YOUR TASKS:
1. Answer these questions about the forum thread on SQLite blob performance:
(a) Which version of SQLite is used?
(b) How long did the commit take when both rows and blobs were written to SQLite?
(c) What was the size in bytes of the HDF5 file?
2. Copy the forum thread on SQLite blob performance word for word, starting at "Write BLOBs = 4.010s" and ending at "writing the blobs.".
3. Continue the forum thread on SQLite blob performance from the point where it stops.

DOCUMENT SECTION:
------------------------

Discussion:
[sqlite] Performance of writing blobs
Dominique Devienne
7 years ago
Permalink
I'm surprised about the commit time of SQLite, when writing blobs is
involved.
Can anybody shed light on this subject? Below's a description of what I do,
with the results.

I've exporting data into SQLite, spread in several tables.
I process only about 240,000 rows, and write around 1GB in 20,000 blobs.

I process the data in two passes:
1) write the rows, record rowid when a row has a blob,
zeroblob(N) during insert, to leave room for Incremental Blob I/O later
in 2nd pass.
2) process blobs only

Then I compare this with writing the blobs in HDF5 instead.
Instead of writing the blob itself in-row, I just insert its size in SQLite.

(HDF5 is a "filesystem in a file", non-transactional, with "files" being
N-dimensional typed arrays, thus a 1D array of bytes approximates a "file")

Results writing both rows and blobs in SQLite:
Write ROWs = 6.968s (18.7%) (includes the zeroblob(N))
Write BLOBs = 2.764s ( 7.4%)
Commit TX = 10.566s (28.4%)

Results is a single 1,110,253,568 bytes SQLite DB file.

Now writing only rows to SQLite and blobs to HDF5:
Write ROWs = 4.265s (16.6%)
Write BLOBs = 4.010s (15.6%)
Commit TX = 0.195s ( 0.8%) (includes flushing the HDF5 file too)

Results in two files, 64,475,136 bytes SQLite DB, and 1,039,652,416 bytes
HDF5 file.

SQLite (version 3.19.3) is used in journal mode, and DB written "from
scratch", so there's not much to put in the journal, AFAIK. My assumption
was that after the zeroblob(N), there was enough room in the main DBs
pages, such that the subsequent blob open+write+close did not need to
generate any "page churn" (i.e. journal activity) and could write directly
to the pages created on initial insert. But what surprised me was the
commit time jumping to 10s, i.e. 50x more that when not writing the blobs.

After the initial zeroblob(N) + sqlite3_last_insert_rowid(), part of "Write
ROWs",
the code writing the blobs is below (simplified, error handling removed).

------------------------

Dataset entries
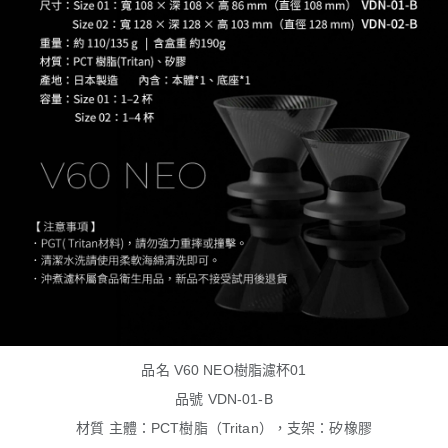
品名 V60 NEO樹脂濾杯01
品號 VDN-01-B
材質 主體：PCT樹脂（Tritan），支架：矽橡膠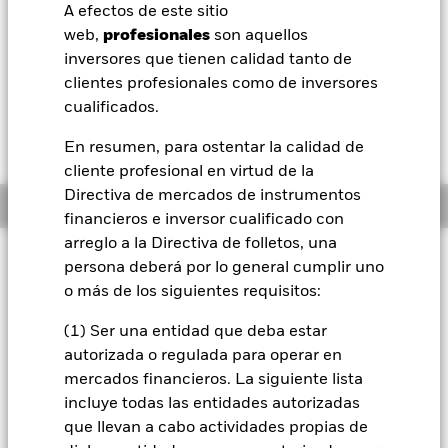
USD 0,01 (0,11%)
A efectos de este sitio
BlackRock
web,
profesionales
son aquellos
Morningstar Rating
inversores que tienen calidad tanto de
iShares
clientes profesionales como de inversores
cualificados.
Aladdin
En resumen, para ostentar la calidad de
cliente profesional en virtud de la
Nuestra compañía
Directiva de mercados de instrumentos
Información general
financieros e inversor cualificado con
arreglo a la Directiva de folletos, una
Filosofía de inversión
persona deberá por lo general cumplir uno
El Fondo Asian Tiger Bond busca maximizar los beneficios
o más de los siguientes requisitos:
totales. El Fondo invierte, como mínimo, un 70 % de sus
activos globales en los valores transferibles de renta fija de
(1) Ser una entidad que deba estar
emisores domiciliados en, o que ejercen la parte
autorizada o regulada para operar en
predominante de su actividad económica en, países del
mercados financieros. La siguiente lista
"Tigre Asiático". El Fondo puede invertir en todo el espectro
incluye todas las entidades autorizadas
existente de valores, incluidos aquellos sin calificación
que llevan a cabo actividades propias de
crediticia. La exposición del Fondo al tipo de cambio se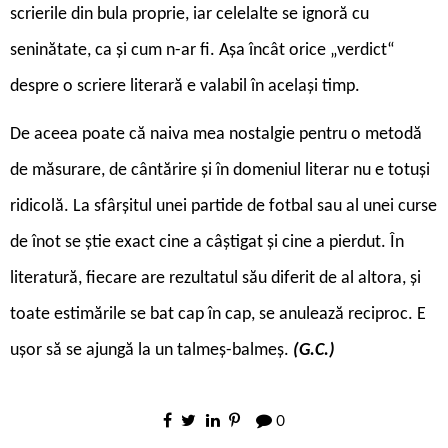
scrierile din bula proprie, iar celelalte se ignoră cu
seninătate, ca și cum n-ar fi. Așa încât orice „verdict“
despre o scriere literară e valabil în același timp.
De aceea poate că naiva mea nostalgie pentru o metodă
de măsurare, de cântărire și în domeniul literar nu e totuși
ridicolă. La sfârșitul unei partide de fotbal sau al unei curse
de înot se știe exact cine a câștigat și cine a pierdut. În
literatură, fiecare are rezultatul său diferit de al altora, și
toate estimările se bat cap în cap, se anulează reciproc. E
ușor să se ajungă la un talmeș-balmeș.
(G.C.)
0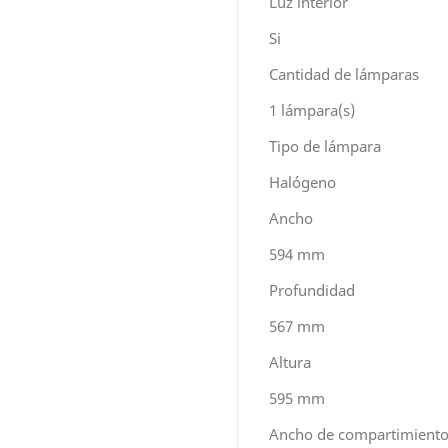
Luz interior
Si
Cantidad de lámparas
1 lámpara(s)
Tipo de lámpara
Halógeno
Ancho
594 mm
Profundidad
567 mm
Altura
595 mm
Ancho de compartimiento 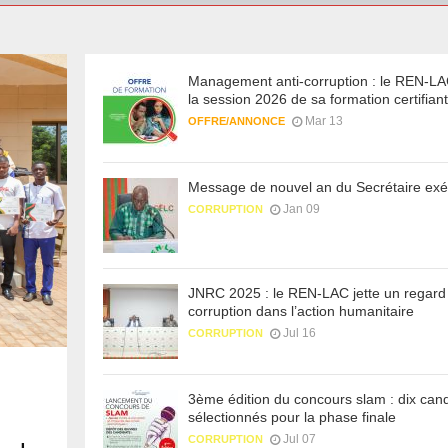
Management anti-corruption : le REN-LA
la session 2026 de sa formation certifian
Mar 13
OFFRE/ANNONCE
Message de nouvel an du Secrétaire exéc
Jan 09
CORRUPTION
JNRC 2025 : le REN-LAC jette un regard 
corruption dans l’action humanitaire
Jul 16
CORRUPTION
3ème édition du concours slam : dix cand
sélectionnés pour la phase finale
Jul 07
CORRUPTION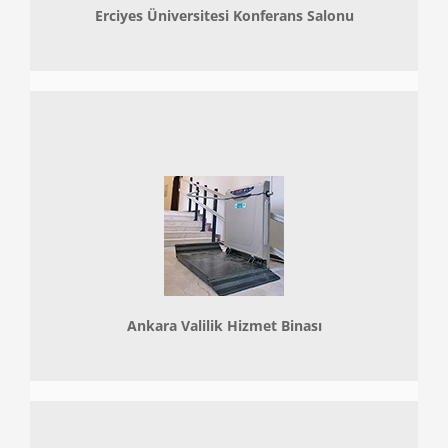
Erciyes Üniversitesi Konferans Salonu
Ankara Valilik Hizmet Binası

------------------------

ANSWERS PER TASK:
1.
(a) Version 3.19.3
(b) 10.566s
(c) 1,039,652,416 bytes

2.
Write BLOBs = 4.010s (15.6%)
Commit TX = 0.195s ( 0.8%) (includes flushing the HDF5 file too)

Results in two files, 64,475,136 bytes SQLite DB, and 1,039,652,416 bytes
HDF5 file.

SQLite (version 3.19.3) is used in journal mode, and DB written "from
scratch", so there's not much to put in the journal, AFAIK. My assumption
was that after the zeroblob(N), there was enough room in the main DBs
pages, such that the subsequent blob open+write+close did not need to
generate any "page churn" (i.e. journal activity) and could write directly
to the pages created on initial insert. But what surprised me was the
commit time jumping to 10s, i.e. 50x more that when not writing the blobs.

3.
sqlite3_blob* p_blob = nullptr;
sqlite3_blob_open(db, "main", tab, col, rowid, /*read-write*/1, &p_blob);
assert(sqlite3_blob_bytes(p_blob) == length, ;);
sqlite3_blob_write(p_blob, buffer, static_cast<int>(length), 0);
sqlite3_blob_close(p_blob);

So if the code above "the write way" to write blobs?

I don't yet have the buffers to write the blobs directly at-row-insert-time,
for reasons beyond this particular problem. Please assume this is by-design.

I can understand that 64MB I/O vs 1GB I/O takes more time, and that's
reflected
in the 4.2s writing just the rows, versus the 7s + 2.7s = 9.7s when writing
both rows and blobs,
but why the commit time jumps from 0.2s to 10.5s ??? Thanks for any
insights in this.

Thanks, --DD
Clemens Ladisch
7 years ago
Permalink
Post by Dominique Devienne
My assumption
was that after the zeroblob(N), there was enough room in the main DBs
pages, such that the subsequent blob open+write+close did not need to
generate any "page churn" (i.e. journal activity) and could write directly
to the pages created on initial insert.
It does write to the same pages, but those pages must be copied to the
rollback journal so that they can be restored if the transaction is
rolled back. (Or are the two passes inside the same transaction?)

Don't insert the zero blobs in the first pass; this still rewrites all
rows, but there is less data that might need to be rolled back.

Consider moving the blobs to a separate table.


Regards,
Clemens
Dominique Devienne
7 years ago
Permalink
...
They are part of the same transactions. So the no-rewrite pages should
still apply, no?
Post by Dominique Devienne
Don't insert the zero blobs in the first pass; this still rewrites all
rows, but there is less data that might need to be rolled back.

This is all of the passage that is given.